Na obiekcie Estadi Olímpic Lluís Companys miało miejsce spotkanie pomiędzy Barcelona oraz Granada CF zakończone wynikiem 3-3

Wczorajszy mecz pomiędzy Barceloną a Granadą CF na Estadi Olímpic Lluís Companys zakończył się remisem 3-3. Obie drużyny zaprezentowały wysoką jakość gry, a emocje sięgały zenitu do ostatnich minut starcia. Wynik na przerwę wynosił 1-1, a widowisko dostarczyło kibicom wiele niezapomnianych chwil. Mecz ten odbył się w ramach 24. kolejki La Ligi, a jego data to 11 lutego 2024 roku o godzinie 20:00. Patrząc z perspektywy dzisiejszego dnia, starcie to nadal pozostaje tematem gorących dyskusji w świecie piłki nożnej.

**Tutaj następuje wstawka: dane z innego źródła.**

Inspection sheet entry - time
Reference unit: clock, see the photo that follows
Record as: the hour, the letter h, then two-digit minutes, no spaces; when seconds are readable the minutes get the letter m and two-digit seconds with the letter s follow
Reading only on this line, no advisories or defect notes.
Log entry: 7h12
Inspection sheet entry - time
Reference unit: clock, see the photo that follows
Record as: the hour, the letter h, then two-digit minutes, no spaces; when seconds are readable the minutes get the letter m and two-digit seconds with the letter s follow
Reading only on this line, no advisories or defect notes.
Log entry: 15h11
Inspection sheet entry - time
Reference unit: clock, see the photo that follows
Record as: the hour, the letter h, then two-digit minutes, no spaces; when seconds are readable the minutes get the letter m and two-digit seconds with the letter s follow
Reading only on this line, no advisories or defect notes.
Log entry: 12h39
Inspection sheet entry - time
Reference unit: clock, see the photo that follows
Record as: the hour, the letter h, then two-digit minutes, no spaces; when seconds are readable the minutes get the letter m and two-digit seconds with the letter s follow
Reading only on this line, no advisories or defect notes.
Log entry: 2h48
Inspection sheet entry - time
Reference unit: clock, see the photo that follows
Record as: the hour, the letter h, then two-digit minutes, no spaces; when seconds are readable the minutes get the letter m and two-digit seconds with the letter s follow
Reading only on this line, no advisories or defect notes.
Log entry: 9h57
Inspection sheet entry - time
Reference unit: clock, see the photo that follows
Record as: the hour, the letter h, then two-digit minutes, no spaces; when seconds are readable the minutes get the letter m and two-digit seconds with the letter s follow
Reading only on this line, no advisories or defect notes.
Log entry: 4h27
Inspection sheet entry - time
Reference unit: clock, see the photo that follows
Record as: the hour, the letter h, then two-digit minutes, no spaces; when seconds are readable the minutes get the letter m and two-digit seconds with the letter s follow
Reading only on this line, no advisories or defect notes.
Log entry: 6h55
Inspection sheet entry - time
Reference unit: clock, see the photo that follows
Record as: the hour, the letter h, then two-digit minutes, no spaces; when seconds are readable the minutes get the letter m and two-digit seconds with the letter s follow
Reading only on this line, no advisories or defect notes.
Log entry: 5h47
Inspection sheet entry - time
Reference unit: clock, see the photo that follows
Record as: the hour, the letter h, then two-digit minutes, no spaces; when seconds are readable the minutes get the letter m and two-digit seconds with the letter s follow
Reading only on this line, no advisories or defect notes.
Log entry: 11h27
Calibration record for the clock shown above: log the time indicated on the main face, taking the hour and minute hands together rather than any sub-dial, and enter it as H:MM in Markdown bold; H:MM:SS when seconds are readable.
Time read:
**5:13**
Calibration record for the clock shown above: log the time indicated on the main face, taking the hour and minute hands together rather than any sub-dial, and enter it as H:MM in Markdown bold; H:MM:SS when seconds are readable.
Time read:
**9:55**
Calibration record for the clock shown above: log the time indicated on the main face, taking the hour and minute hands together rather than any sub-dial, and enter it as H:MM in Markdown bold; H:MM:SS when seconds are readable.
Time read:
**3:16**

Relacja z meczu Barcelona - Granada CF: Emocje sięgały zenitu na Estadi Olímpic Lluís Companys!

Wczorajszy wieczór na Estadi Olímpic Lluís Companys z pewnością zapadnie w pamięci kibiców piłki nożnej na długo. Mecz La Liga pomiędzy Barceloną a Granadą CF zakończył się remisem 3-3, a emocje sięgały zenitu. Sędzia główny Miguel Angel Ortiz Arias z Hiszpanii miał pełne ręce roboty, a zawodnicy obu drużyn dali z siebie wszystko, by zdobyć cenne punkty.

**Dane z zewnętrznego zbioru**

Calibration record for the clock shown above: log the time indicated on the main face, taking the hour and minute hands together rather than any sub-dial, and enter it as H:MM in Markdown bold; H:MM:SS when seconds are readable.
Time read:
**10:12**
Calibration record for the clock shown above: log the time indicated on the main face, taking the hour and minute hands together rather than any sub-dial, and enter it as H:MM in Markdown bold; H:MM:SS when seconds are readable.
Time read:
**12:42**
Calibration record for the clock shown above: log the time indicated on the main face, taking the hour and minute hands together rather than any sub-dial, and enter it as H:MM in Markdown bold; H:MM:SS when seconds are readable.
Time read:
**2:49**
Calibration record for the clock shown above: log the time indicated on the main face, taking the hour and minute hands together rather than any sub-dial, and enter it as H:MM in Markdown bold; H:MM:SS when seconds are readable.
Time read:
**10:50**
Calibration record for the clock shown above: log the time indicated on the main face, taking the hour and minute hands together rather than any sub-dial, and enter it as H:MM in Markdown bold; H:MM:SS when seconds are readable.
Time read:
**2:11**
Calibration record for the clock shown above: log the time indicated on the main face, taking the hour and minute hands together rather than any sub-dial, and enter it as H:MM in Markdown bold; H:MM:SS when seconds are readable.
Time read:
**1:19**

Początek spotkania należał do gospodarzy, którzy szybko objęli prowadzenie. To Lamine Yamal w 14. minucie wpisał się na listę strzelców, asystującemu João Cancelo. Jednak goście szybko odpowiedzieli, a Ricard Sánchez w 43. minucie doprowadził do wyrównania 1-1 po asyście F. Pellistri.

Po przerwie to Granada CF zyskała przewagę. F. Pellistri w 60. minucie oraz M. Uzuni w 63. minucie sprawili, że goście objęli prowadzenie 1-3. Jednak nieoczekiwanie Barcelona zdołała wyrównać. Najpierw R. Lewandowski trafia do siatki w 63. minucie po asyście İ. Gündoğan, a następnie Ignasi Miquel w 66. minucie zdobywa bramkę na 2-3 dla Granady.

Ostatnie minuty meczu to prawdziwe emocje. Lamine Yamal w 80. minucie ponownie trafia do bramki, tym razem dla Barcelony, ustalając wynik na 3-3. Mecz zakończył się remisem, ale kibice byli świadkami wielu pięknych akcji i zaciętej walki na boisku.

Warto również odnotować, że zarówno gospodarze, jak i goście mieli problemy dyscyplinarne. Żółte kartki otrzymali m.in. Fermín López z Barcelony w 78. minucie oraz Sergio Ruiz Alonso i Ignasi Miquel z Granady w 33. i 78. minucie. Czerwonych kartek nie było, co świadczy o zażartej, ale fair grze zawodników obu drużyn.

Na koniec warto spojrzeć na kolejne mecze obu drużyn. Barcelona zmierzy się z Celta Vigo, Napoli i Getafe, natomiast Granada CF czekają starcia z Almerią, Valencią i Villarrealem. Po takim widowisku jak wczorajszym, fani piłki nożnej z niecierpliwością oczekują kolejnych emocji na hiszpańskich boiskach!